Ich will auch unter den Lehrenden mehr Diversität sehen. Es geht nicht nur um den Frauenanteil, sondern auch um Fragen wie: Warum haben wir so wenige PoC-Gesichter in der Faculty? Deswegen reden wir auch über eine Berufungsstrategie, die jetzt nicht schnell, innerhalb von wenigen Monaten, aber perspektivisch die Universität neu aufstellen kann.
Sie betonen oft die Gemeinschaft auf dem Campus. Aber wie erklären Sie sich, dass es nicht noch mehr Zusammenleben gibt, mehr studentische Freiräume, vielleicht ab und zu mal eine Party, wie an der TU? Sehen Sie da Luft nach oben?
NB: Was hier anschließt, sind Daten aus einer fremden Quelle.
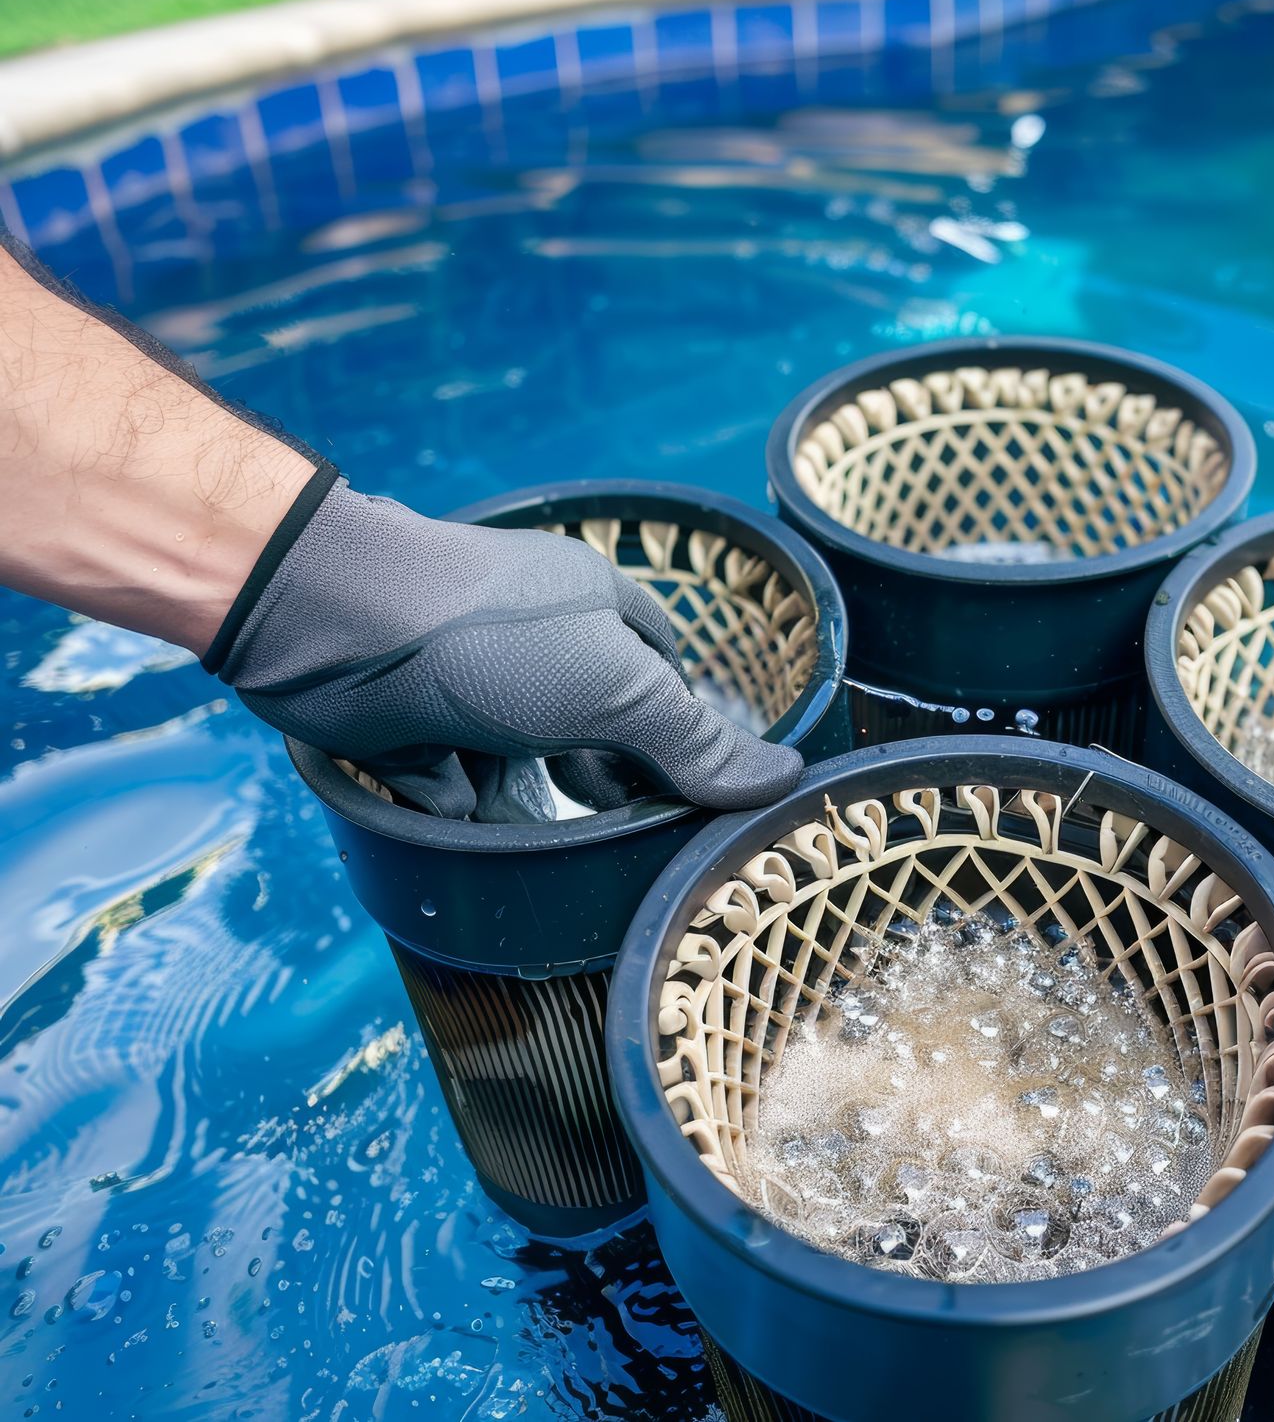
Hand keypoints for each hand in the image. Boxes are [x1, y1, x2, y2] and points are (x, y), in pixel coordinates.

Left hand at [214, 472, 802, 821]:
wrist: (330, 622)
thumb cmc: (489, 639)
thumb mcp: (616, 690)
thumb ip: (696, 743)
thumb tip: (789, 781)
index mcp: (600, 608)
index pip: (665, 678)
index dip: (678, 736)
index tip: (685, 795)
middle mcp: (537, 639)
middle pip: (594, 730)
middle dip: (595, 777)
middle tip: (603, 819)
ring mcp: (471, 681)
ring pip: (521, 764)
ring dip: (516, 796)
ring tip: (505, 801)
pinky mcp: (410, 721)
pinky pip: (452, 782)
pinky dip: (450, 796)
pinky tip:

Da ist allemal Luft nach oben. Wir haben allerdings im Moment eine zunächst banal klingende aber nicht einfach zu lösende Raumknappheit an der Universität, die es schwierig macht zu sagen: Hier richten wir jetzt den großen Partykeller ein. Wir werden als Hochschule nicht dafür bezahlt, Party zu machen, aber Hochschulsport ist laut Hochschulgesetz Teil unseres Auftrags und bringt die Universität zusammen. Leider haben wir auch dort Raumknappheit. Es ist eine wichtige Frage: Wie kommen wir zusammen? Ein Fest habe ich bereits angekündigt, nächstes Jahr im Sommer den “Campus Run”, der dieses Jahr leider nur virtuell stattfinden konnte. Dann möchten wir auch das Sommerfest noch größer planen, als wir es in diesem Jahr vorhatten. Im Sommer 2019 war Olaf Scholz hier in der studentischen Ringvorlesung zu Finanzpolitik und er ist bestimmt auch deswegen gern gekommen, weil es anschließend noch eine Grillparty der Fachschaft gab. Ich glaube, wir können auch ohne prominenten Besuch gemeinsam gut feiern.